Start of Material provided

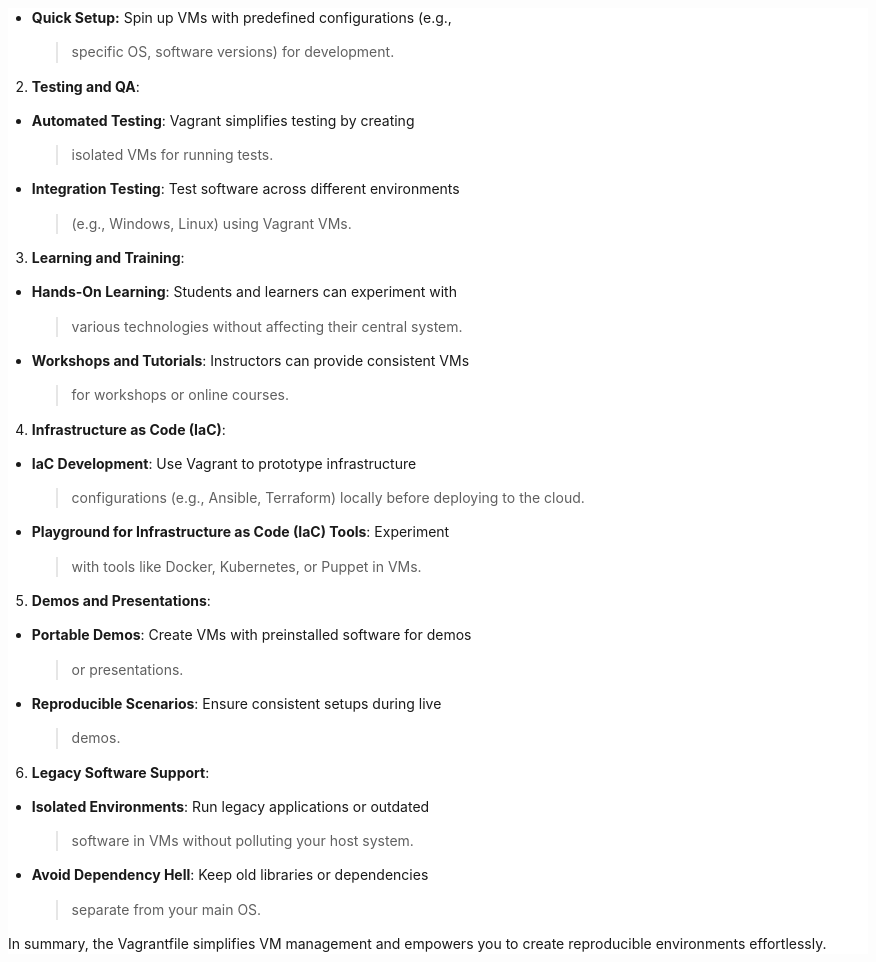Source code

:-   **Quick Setup:** Spin up VMs with predefined configurations (e.g.,
    > specific OS, software versions) for development.

2.  **Testing and QA**:

-   **Automated Testing**: Vagrant simplifies testing by creating
    > isolated VMs for running tests.

-   **Integration Testing**: Test software across different environments
    > (e.g., Windows, Linux) using Vagrant VMs.

3.  **Learning and Training**:

-   **Hands-On Learning**: Students and learners can experiment with
    > various technologies without affecting their central system.

-   **Workshops and Tutorials**: Instructors can provide consistent VMs
    > for workshops or online courses.

4.  **Infrastructure as Code (IaC)**:

-   **IaC Development**: Use Vagrant to prototype infrastructure
    > configurations (e.g., Ansible, Terraform) locally before deploying
    > to the cloud.

-   **Playground for Infrastructure as Code (IaC) Tools**: Experiment
    > with tools like Docker, Kubernetes, or Puppet in VMs.

5.  **Demos and Presentations**:

-   **Portable Demos**: Create VMs with preinstalled software for demos
    > or presentations.

-   **Reproducible Scenarios**: Ensure consistent setups during live
    > demos.

6.  **Legacy Software Support**:

-   **Isolated Environments**: Run legacy applications or outdated
    > software in VMs without polluting your host system.

-   **Avoid Dependency Hell**: Keep old libraries or dependencies
    > separate from your main OS.

In summary, the Vagrantfile simplifies VM management and empowers you to
create reproducible environments effortlessly.
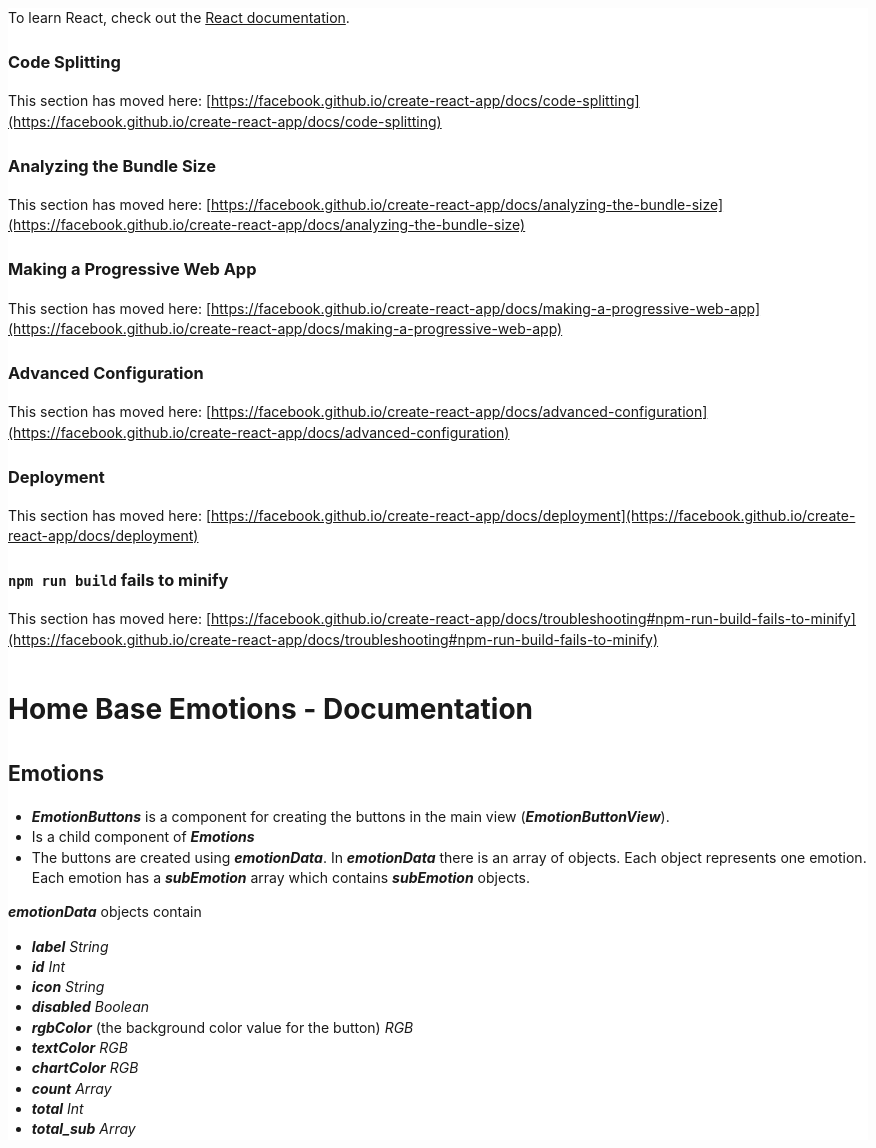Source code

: To learn React, check out the [React documentation](https://reactjs.org/).

### Code Splitting

This section has moved here: [https://facebook.github.io/create-react-app/docs/code-splitting](https://facebook.github.io/create-react-app/docs/code-splitting)

### Analyzing the Bundle Size

This section has moved here: [https://facebook.github.io/create-react-app/docs/analyzing-the-bundle-size](https://facebook.github.io/create-react-app/docs/analyzing-the-bundle-size)

### Making a Progressive Web App

This section has moved here: [https://facebook.github.io/create-react-app/docs/making-a-progressive-web-app](https://facebook.github.io/create-react-app/docs/making-a-progressive-web-app)

### Advanced Configuration

This section has moved here: [https://facebook.github.io/create-react-app/docs/advanced-configuration](https://facebook.github.io/create-react-app/docs/advanced-configuration)

### Deployment

This section has moved here: [https://facebook.github.io/create-react-app/docs/deployment](https://facebook.github.io/create-react-app/docs/deployment)

### `npm run build` fails to minify

This section has moved here: [https://facebook.github.io/create-react-app/docs/troubleshooting#npm-run-build-fails-to-minify](https://facebook.github.io/create-react-app/docs/troubleshooting#npm-run-build-fails-to-minify)


# Home Base Emotions - Documentation

## Emotions

- ***EmotionButtons*** is a component for creating the buttons in the main view (***EmotionButtonView***).
- Is a child component of ***Emotions***
- The buttons are created using ***emotionData***. In ***emotionData*** there is an array of objects. Each object represents one emotion. Each emotion has a ***subEmotion*** array which contains ***subEmotion*** objects.

***emotionData*** objects contain

- ***label*** *String*
- ***id*** *Int*
- ***icon*** *String*
- ***disabled*** *Boolean*
- ***rgbColor*** (the background color value for the button) *RGB*
- ***textColor*** *RGB*
- ***chartColor*** *RGB*
- ***count*** *Array*
- ***total*** *Int*
- ***total_sub*** *Array*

End of Material provided

Leave out the images and repeat the rest of the data word for word.

## Solution to this exercise
Source code

:-   **Quick Setup:** Spin up VMs with predefined configurations (e.g.,
    > specific OS, software versions) for development.

2.  **Testing and QA**:

-   **Automated Testing**: Vagrant simplifies testing by creating
    > isolated VMs for running tests.

-   **Integration Testing**: Test software across different environments
    > (e.g., Windows, Linux) using Vagrant VMs.

3.  **Learning and Training**:

-   **Hands-On Learning**: Students and learners can experiment with
    > various technologies without affecting their central system.

-   **Workshops and Tutorials**: Instructors can provide consistent VMs
    > for workshops or online courses.

4.  **Infrastructure as Code (IaC)**:

-   **IaC Development**: Use Vagrant to prototype infrastructure
    > configurations (e.g., Ansible, Terraform) locally before deploying
    > to the cloud.

-   **Playground for Infrastructure as Code (IaC) Tools**: Experiment
    > with tools like Docker, Kubernetes, or Puppet in VMs.

5.  **Demos and Presentations**:

-   **Portable Demos**: Create VMs with preinstalled software for demos
    > or presentations.

-   **Reproducible Scenarios**: Ensure consistent setups during live
    > demos.

6.  **Legacy Software Support**:

-   **Isolated Environments**: Run legacy applications or outdated
    > software in VMs without polluting your host system.

-   **Avoid Dependency Hell**: Keep old libraries or dependencies
    > separate from your main OS.

In summary, the Vagrantfile simplifies VM management and empowers you to
create reproducible environments effortlessly.
Source code

: To learn React, check out the [React documentation](https://reactjs.org/).

### Code Splitting

This section has moved here: [https://facebook.github.io/create-react-app/docs/code-splitting](https://facebook.github.io/create-react-app/docs/code-splitting)

### Analyzing the Bundle Size

This section has moved here: [https://facebook.github.io/create-react-app/docs/analyzing-the-bundle-size](https://facebook.github.io/create-react-app/docs/analyzing-the-bundle-size)

### Making a Progressive Web App

This section has moved here: [https://facebook.github.io/create-react-app/docs/making-a-progressive-web-app](https://facebook.github.io/create-react-app/docs/making-a-progressive-web-app)

### Advanced Configuration

This section has moved here: [https://facebook.github.io/create-react-app/docs/advanced-configuration](https://facebook.github.io/create-react-app/docs/advanced-configuration)

### Deployment

This section has moved here: [https://facebook.github.io/create-react-app/docs/deployment](https://facebook.github.io/create-react-app/docs/deployment)

### `npm run build` fails to minify

This section has moved here: [https://facebook.github.io/create-react-app/docs/troubleshooting#npm-run-build-fails-to-minify](https://facebook.github.io/create-react-app/docs/troubleshooting#npm-run-build-fails-to-minify)


# Home Base Emotions - Documentation

## Emotions

- ***EmotionButtons*** is a component for creating the buttons in the main view (***EmotionButtonView***).
- Is a child component of ***Emotions***
- The buttons are created using ***emotionData***. In ***emotionData*** there is an array of objects. Each object represents one emotion. Each emotion has a ***subEmotion*** array which contains ***subEmotion*** objects.

***emotionData*** objects contain

- ***label*** *String*
- ***id*** *Int*
- ***icon*** *String*
- ***disabled*** *Boolean*
- ***rgbColor*** (the background color value for the button) *RGB*
- ***textColor*** *RGB*
- ***chartColor*** *RGB*
- ***count*** *Array*
- ***total*** *Int*
- ***total_sub*** *Array*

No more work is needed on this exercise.